Pour Median Technologies, le marché potentiel que représente le dépistage du cancer du poumon aux États-Unis est estimé à “2,9 Mds $ par an” estime Fredrik Brag, qui espère y trouver rapidement un retour sur investissement pour son dispositif eyonis LCS, dont le développement a coûté près de 50 millions d’euros.
Un programme pilote démarre en France
En France, un programme pilote de dépistage des cancers du poumon, nommé IMPULSION, a été dévoilé en janvier dernier par l’INCa. Le projet de recherche est coordonné par le Pr Marie-Pierre Revel (AP-HP) et le Pr Sébastien Couraud (HCL). Il a pour objectif d’évaluer les conditions optimales pour le déploiement généralisé du dépistage organisé en France. Les premières inclusions devraient débuter d’ici la fin d’année.
Coreline Soft a été choisie le 11 novembre dernier comme fournisseur exclusif du logiciel d’IA pour cette étude pilote. La plateforme AVIEW de Coreline Soft sera déployée sur plus de 100 sites. Coreline Soft dirigera également la formation des utilisateurs avec la Société Française de Radiologie.
L’INCa financera le projet à hauteur de 6 M€, la Sécurité sociale remboursera à 100% les scanners pendant toute l’expérimentation. “Les critères d’éligibilité, la durée, la fréquence, le nombre de clichés, les critères de suspicion radiologique, l’apport de l’IA, ainsi que l’impact économique et organisationnel et le retentissement sur l’offre de soins pour les autres patients feront l’objet d’une analyse approfondie. Notre objectif est d’apporter des réponses aux questions qui freinent l’élargissement du projet de dépistage.
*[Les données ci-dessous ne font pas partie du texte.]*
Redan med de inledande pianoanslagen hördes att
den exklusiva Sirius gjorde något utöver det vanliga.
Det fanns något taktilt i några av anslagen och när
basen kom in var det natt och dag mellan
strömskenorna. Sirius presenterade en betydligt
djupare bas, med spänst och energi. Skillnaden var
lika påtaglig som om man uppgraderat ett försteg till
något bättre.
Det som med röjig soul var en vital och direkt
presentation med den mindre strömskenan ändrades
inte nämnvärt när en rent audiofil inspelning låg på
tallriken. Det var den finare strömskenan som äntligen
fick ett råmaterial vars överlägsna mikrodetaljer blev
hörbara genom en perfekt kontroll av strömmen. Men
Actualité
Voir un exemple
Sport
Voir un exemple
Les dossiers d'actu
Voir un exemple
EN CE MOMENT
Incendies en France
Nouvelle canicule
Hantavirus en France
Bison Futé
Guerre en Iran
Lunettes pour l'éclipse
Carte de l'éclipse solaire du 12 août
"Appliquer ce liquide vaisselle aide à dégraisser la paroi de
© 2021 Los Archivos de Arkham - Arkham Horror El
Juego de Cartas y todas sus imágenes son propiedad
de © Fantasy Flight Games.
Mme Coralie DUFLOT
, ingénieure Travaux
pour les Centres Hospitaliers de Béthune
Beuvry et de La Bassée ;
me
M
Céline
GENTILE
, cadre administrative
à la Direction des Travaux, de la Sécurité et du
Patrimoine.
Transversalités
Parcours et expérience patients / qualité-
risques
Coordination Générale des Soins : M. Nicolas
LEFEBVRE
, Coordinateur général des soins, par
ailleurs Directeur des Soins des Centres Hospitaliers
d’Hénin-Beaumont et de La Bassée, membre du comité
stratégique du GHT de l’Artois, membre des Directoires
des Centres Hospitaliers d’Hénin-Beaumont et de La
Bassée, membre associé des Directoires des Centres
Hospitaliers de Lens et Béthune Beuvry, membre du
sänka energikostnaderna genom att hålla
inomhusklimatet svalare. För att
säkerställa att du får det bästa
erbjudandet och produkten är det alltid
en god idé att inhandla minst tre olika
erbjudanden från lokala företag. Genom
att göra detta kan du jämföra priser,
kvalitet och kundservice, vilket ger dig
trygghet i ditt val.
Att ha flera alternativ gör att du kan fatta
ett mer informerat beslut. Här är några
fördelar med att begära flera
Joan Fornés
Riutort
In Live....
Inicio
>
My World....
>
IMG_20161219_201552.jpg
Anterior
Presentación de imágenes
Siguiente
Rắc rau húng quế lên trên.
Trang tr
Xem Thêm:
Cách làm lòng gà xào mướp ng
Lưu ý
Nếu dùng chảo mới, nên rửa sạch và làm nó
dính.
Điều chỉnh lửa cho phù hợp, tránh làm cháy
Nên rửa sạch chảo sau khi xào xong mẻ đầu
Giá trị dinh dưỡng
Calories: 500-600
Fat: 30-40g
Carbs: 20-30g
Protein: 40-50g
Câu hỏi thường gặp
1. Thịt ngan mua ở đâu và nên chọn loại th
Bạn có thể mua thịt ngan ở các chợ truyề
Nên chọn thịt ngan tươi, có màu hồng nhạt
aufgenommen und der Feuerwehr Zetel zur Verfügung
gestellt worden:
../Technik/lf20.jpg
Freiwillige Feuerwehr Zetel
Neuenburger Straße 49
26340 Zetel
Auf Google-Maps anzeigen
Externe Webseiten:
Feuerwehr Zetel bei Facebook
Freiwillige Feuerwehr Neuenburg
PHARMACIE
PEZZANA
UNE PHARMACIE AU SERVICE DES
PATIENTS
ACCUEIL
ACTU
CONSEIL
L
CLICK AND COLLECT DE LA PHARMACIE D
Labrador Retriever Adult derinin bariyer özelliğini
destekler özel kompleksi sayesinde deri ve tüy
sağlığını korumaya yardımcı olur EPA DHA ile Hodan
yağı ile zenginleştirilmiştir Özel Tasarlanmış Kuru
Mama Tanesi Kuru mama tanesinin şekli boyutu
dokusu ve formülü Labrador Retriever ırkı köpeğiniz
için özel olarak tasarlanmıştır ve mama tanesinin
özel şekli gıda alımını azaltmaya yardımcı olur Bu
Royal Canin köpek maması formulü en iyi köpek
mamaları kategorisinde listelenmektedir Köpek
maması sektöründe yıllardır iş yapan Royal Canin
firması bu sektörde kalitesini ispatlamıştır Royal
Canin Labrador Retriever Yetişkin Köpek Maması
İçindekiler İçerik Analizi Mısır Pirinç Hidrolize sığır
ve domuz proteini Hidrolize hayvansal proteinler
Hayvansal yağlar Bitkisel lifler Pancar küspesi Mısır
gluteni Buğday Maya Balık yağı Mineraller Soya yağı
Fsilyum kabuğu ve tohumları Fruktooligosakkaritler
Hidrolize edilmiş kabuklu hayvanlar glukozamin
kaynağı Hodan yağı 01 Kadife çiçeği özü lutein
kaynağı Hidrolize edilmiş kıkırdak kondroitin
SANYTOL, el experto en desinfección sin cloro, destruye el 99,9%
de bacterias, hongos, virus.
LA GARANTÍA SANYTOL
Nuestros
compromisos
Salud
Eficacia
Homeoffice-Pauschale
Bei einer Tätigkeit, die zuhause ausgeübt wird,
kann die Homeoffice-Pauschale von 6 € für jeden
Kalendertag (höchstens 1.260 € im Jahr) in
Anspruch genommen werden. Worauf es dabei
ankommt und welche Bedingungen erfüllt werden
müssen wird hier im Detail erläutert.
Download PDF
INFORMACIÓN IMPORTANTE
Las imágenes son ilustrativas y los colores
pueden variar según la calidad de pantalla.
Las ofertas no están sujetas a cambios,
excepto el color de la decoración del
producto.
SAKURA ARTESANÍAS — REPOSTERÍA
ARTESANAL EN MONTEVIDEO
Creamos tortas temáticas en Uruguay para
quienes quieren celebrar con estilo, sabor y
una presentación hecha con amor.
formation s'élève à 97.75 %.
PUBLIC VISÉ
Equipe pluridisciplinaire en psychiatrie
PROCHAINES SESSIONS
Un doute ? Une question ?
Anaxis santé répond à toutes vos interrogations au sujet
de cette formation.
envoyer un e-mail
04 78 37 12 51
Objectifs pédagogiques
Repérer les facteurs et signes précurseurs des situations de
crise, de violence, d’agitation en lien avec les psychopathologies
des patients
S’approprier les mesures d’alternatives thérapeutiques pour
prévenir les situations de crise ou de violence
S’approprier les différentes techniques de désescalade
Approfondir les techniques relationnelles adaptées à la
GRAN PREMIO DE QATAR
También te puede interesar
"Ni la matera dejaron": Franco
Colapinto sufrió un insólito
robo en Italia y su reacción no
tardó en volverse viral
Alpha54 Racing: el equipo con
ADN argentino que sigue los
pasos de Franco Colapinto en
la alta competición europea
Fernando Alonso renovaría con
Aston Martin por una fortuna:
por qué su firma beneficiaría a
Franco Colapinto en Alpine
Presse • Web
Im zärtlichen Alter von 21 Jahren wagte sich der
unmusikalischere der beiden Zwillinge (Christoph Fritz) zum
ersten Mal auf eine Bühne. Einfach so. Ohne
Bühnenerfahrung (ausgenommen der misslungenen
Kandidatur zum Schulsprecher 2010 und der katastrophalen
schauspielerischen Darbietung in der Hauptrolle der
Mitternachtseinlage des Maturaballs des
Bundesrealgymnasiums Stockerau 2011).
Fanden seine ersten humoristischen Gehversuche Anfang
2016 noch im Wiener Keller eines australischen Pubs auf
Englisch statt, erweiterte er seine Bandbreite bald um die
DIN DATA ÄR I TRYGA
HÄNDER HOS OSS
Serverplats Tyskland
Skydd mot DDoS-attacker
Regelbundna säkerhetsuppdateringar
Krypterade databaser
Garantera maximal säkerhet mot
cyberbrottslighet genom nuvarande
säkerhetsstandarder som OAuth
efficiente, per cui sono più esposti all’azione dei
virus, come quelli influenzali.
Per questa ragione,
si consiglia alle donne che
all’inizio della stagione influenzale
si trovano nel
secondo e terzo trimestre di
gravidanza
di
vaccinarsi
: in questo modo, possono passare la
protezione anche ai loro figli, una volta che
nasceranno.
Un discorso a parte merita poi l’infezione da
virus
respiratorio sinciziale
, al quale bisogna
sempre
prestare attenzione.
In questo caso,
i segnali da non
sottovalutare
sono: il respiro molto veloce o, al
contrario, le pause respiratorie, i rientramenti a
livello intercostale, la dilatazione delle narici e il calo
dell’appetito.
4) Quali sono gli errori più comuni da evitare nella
Ces questions portent notamment sur l’inclusion des participants, l’identification des biomarqueurs pertinents, la transition vers l’utilisation d’une dose d’irradiation ultra-faible et l’exploitation des bases de données d’images” avait détaillé le Pr Norbert Ifrah, président de l’INCa, lors du lancement d’IMPULSION.
Des programmes de dépistage à travers le monde
Des programmes de dépistage par scanner à faible dose ont déjà été mis en place dans plusieurs pays comme la Croatie, l’Italie, l’Angleterre et l’Australie.
En Asie, des plans de dépistage ont par exemple été instaurés au Japon, en Corée du Sud et en Chine. Chaque pays a son modèle. “Au Japon, les employeurs financent actuellement un dépistage annuel pour le cancer du poumon et du sein, avec l’intention d’étendre cette couverture à d’autres types de cancers. La Chine montre également une progression très rapide dans ce domaine. L’absence d’infrastructures préexistantes, qui constituent le “legacy”, permet de démarrer de zéro et de lancer à grande échelle des programmes de dépistage” souligne Fredrik Brag.
En Europe, la Croatie a été pionnière en la matière en lançant un programme national en 2020. L’Angleterre a également démarré un programme de dépistage. L’Allemagne s’apprête à son tour à lancer un programme en avril 2026, un décret gouvernemental y a défini des critères similaires à ceux utilisés dans l’essai néerlando-belge NELSON.